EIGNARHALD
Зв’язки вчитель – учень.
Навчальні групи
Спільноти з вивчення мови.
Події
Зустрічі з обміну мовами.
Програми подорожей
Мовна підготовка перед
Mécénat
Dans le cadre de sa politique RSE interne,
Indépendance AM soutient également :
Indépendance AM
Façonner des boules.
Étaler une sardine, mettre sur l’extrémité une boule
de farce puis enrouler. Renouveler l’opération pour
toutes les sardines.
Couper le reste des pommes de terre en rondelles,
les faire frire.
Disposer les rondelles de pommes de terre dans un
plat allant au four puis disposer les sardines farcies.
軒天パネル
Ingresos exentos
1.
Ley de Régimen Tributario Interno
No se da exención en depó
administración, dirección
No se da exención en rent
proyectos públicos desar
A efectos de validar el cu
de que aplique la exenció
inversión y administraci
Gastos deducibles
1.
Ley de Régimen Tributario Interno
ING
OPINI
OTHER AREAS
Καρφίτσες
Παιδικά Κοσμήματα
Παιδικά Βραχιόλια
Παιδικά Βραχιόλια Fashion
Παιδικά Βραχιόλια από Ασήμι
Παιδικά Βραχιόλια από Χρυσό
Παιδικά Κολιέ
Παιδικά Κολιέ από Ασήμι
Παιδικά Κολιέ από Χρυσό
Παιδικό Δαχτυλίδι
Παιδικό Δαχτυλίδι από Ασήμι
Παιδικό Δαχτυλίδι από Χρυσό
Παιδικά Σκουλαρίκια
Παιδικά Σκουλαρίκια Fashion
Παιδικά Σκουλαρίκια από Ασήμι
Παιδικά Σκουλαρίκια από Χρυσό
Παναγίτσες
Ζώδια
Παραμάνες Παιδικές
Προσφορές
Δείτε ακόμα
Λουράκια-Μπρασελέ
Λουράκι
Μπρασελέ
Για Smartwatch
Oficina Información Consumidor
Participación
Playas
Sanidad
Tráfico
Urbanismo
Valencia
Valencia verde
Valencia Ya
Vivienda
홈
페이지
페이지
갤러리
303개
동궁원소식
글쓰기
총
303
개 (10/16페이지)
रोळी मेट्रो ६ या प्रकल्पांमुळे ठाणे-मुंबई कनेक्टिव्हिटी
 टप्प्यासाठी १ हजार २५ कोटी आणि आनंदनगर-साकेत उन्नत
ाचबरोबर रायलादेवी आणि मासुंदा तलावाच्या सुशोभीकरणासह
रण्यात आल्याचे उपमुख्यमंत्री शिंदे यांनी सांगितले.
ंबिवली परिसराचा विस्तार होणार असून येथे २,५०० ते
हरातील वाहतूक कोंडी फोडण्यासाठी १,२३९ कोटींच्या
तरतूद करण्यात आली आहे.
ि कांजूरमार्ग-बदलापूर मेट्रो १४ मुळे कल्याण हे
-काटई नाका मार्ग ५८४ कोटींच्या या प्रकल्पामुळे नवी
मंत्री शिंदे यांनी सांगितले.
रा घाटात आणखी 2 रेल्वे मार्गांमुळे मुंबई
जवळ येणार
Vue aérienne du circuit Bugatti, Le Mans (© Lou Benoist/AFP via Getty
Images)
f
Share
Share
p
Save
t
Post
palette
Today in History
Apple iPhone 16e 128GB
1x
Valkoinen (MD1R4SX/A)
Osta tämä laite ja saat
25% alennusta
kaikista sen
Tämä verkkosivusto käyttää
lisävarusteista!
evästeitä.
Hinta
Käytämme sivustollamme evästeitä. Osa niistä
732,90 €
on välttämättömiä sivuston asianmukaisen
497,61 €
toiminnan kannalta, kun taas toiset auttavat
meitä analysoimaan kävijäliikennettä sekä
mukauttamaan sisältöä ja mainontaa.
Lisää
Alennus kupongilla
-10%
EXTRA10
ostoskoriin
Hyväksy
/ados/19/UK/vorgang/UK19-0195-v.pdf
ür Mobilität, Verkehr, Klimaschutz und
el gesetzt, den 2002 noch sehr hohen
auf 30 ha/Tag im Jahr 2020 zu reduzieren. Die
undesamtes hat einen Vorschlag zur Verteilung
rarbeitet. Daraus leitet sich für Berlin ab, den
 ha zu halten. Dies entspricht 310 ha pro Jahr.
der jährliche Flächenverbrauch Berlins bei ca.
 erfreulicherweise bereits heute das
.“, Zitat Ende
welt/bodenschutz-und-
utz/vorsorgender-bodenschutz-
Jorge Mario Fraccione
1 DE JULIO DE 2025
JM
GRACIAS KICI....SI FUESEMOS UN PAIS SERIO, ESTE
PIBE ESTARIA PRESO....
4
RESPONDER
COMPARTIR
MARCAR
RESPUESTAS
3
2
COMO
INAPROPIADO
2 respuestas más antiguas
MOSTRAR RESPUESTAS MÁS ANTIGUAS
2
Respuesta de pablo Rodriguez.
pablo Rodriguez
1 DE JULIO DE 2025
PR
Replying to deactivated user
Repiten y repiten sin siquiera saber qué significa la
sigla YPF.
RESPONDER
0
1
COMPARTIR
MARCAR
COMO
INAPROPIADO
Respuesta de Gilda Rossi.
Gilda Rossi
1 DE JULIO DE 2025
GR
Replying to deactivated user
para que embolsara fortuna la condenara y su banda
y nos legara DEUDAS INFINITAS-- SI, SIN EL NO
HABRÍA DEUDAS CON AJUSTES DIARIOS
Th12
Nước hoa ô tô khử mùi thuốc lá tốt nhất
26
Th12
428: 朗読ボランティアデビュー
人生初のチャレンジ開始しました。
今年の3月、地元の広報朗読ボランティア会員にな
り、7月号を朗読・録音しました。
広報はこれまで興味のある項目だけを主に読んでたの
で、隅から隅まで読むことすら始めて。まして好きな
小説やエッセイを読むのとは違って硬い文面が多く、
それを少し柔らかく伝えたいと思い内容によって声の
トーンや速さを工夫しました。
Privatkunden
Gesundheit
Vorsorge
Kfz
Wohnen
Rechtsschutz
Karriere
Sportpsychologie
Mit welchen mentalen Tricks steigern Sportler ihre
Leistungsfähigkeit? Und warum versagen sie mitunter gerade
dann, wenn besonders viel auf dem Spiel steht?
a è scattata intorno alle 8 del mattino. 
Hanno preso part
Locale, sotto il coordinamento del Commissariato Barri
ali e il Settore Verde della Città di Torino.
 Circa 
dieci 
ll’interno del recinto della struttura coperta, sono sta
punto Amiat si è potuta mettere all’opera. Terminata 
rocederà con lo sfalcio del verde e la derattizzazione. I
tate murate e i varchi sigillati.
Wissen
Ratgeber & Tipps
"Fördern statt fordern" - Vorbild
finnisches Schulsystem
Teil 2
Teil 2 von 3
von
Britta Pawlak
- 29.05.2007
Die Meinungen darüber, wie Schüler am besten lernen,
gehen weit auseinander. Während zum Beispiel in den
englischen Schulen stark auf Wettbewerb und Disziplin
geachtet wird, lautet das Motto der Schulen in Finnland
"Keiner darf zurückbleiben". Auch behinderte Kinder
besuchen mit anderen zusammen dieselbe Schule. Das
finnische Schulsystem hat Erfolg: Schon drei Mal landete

• • • • •

- **Problem description**: Copy every line of the data above word for word, with nothing changed.

- **Task response**:
EIGNARHALD
Зв’язки вчитель – учень.
Навчальні групи
Спільноти з вивчення мови.
Події
Зустрічі з обміну мовами.
Програми подорожей
Мовна підготовка перед
Mécénat
Dans le cadre de sa politique RSE interne,
Indépendance AM soutient également :
Indépendance AM
Façonner des boules.
Étaler une sardine, mettre sur l’extrémité une boule
de farce puis enrouler. Renouveler l’opération pour
toutes les sardines.
Couper le reste des pommes de terre en rondelles,
les faire frire.
Disposer les rondelles de pommes de terre dans un
plat allant au four puis disposer les sardines farcies.
軒天パネル
Ingresos exentos
1.
Ley de Régimen Tributario Interno
No se da exención en depó
administración, dirección
No se da exención en rent
proyectos públicos desar
A efectos de validar el cu
de que aplique la exenció
inversión y administraci
Gastos deducibles
1.
Ley de Régimen Tributario Interno
ING
OPINI
OTHER AREAS
Καρφίτσες
Παιδικά Κοσμήματα
Παιδικά Βραχιόλια
Παιδικά Βραχιόλια Fashion
Παιδικά Βραχιόλια από Ασήμι
Παιδικά Βραχιόλια από Χρυσό
Παιδικά Κολιέ
Παιδικά Κολιέ από Ασήμι
Παιδικά Κολιέ από Χρυσό
Παιδικό Δαχτυλίδι
Παιδικό Δαχτυλίδι από Ασήμι
Παιδικό Δαχτυλίδι από Χρυσό
Παιδικά Σκουλαρίκια
Παιδικά Σκουλαρίκια Fashion
Παιδικά Σκουλαρίκια από Ασήμι
Παιδικά Σκουλαρίκια από Χρυσό
Παναγίτσες
Ζώδια
Παραμάνες Παιδικές
Προσφορές
Δείτε ακόμα
Λουράκια-Μπρασελέ
Λουράκι
Μπρασελέ
Για Smartwatch
Oficina Información Consumidor
Participación
Playas
Sanidad
Tráfico
Urbanismo
Valencia
Valencia verde
Valencia Ya
Vivienda
홈
페이지
페이지
갤러리
303개
동궁원소식
글쓰기
총
303
개 (10/16페이지)
रोळी मेट्रो ६ या प्रकल्पांमुळे ठाणे-मुंबई कनेक्टिव्हिटी
 टप्प्यासाठी १ हजार २५ कोटी आणि आनंदनगर-साकेत उन्नत
ाचबरोबर रायलादेवी आणि मासुंदा तलावाच्या सुशोभीकरणासह
रण्यात आल्याचे उपमुख्यमंत्री शिंदे यांनी सांगितले.
ंबिवली परिसराचा विस्तार होणार असून येथे २,५०० ते
हरातील वाहतूक कोंडी फोडण्यासाठी १,२३९ कोटींच्या
तरतूद करण्यात आली आहे.
ि कांजूरमार्ग-बदलापूर मेट्रो १४ मुळे कल्याण हे
-काटई नाका मार्ग ५८४ कोटींच्या या प्रकल्पामुळे नवी
मंत्री शिंदे यांनी सांगितले.
रा घाटात आणखी 2 रेल्वे मार्गांमुळे मुंबई
जवळ येणार
Vue aérienne du circuit Bugatti, Le Mans (© Lou Benoist/AFP via Getty
Images)
f
Share
Share
p
Save
t
Post
palette
Today in History
Apple iPhone 16e 128GB
1x
Valkoinen (MD1R4SX/A)
Osta tämä laite ja saat
25% alennusta
kaikista sen
Tämä verkkosivusto käyttää
lisävarusteista!
evästeitä.
Hinta
Käytämme sivustollamme evästeitä. Osa niistä
732,90 €
on välttämättömiä sivuston asianmukaisen
497,61 €
toiminnan kannalta, kun taas toiset auttavat
meitä analysoimaan kävijäliikennettä sekä
mukauttamaan sisältöä ja mainontaa.
Lisää
Alennus kupongilla
-10%
EXTRA10
ostoskoriin
Hyväksy
/ados/19/UK/vorgang/UK19-0195-v.pdf
ür Mobilität, Verkehr, Klimaschutz und
el gesetzt, den 2002 noch sehr hohen
auf 30 ha/Tag im Jahr 2020 zu reduzieren. Die
undesamtes hat einen Vorschlag zur Verteilung
rarbeitet. Daraus leitet sich für Berlin ab, den
 ha zu halten. Dies entspricht 310 ha pro Jahr.
der jährliche Flächenverbrauch Berlins bei ca.
 erfreulicherweise bereits heute das
.“, Zitat Ende
welt/bodenschutz-und-
utz/vorsorgender-bodenschutz-
Jorge Mario Fraccione
1 DE JULIO DE 2025
JM
GRACIAS KICI....SI FUESEMOS UN PAIS SERIO, ESTE
PIBE ESTARIA PRESO....
4
RESPONDER
COMPARTIR
MARCAR
RESPUESTAS
3
2
COMO
INAPROPIADO
2 respuestas más antiguas
MOSTRAR RESPUESTAS MÁS ANTIGUAS
2
Respuesta de pablo Rodriguez.
pablo Rodriguez
1 DE JULIO DE 2025
PR
Replying to deactivated user
Repiten y repiten sin siquiera saber qué significa la
sigla YPF.
RESPONDER
0
1
COMPARTIR
MARCAR
COMO
INAPROPIADO
Respuesta de Gilda Rossi.
Gilda Rossi
1 DE JULIO DE 2025
GR
Replying to deactivated user
para que embolsara fortuna la condenara y su banda
y nos legara DEUDAS INFINITAS-- SI, SIN EL NO
HABRÍA DEUDAS CON AJUSTES DIARIOS
Th12
Nước hoa ô tô khử mùi thuốc lá tốt nhất
26
Th12
428: 朗読ボランティアデビュー
人生初のチャレンジ開始しました。
今年の3月、地元の広報朗読ボランティア会員にな
り、7月号を朗読・録音しました。
広報はこれまで興味のある項目だけを主に読んでたの
で、隅から隅まで読むことすら始めて。まして好きな
小説やエッセイを読むのとは違って硬い文面が多く、
それを少し柔らかく伝えたいと思い内容によって声の
トーンや速さを工夫しました。
Privatkunden
Gesundheit
Vorsorge
Kfz
Wohnen
Rechtsschutz
Karriere
Sportpsychologie
Mit welchen mentalen Tricks steigern Sportler ihre
Leistungsfähigkeit? Und warum versagen sie mitunter gerade
dann, wenn besonders viel auf dem Spiel steht?
a è scattata intorno alle 8 del mattino. 
Hanno preso part
Locale, sotto il coordinamento del Commissariato Barri
ali e il Settore Verde della Città di Torino.
 Circa 
dieci 
ll’interno del recinto della struttura coperta, sono sta
punto Amiat si è potuta mettere all’opera. Terminata 
rocederà con lo sfalcio del verde e la derattizzazione. I
tate murate e i varchi sigillati.
Wissen
Ratgeber & Tipps
"Fördern statt fordern" - Vorbild
finnisches Schulsystem
Teil 2
Teil 2 von 3
von
Britta Pawlak
- 29.05.2007
Die Meinungen darüber, wie Schüler am besten lernen,
gehen weit auseinander. Während zum Beispiel in den
englischen Schulen stark auf Wettbewerb und Disziplin
geachtet wird, lautet das Motto der Schulen in Finnland
"Keiner darf zurückbleiben". Auch behinderte Kinder
besuchen mit anderen zusammen dieselbe Schule. Das
finnische Schulsystem hat Erfolg: Schon drei Mal landete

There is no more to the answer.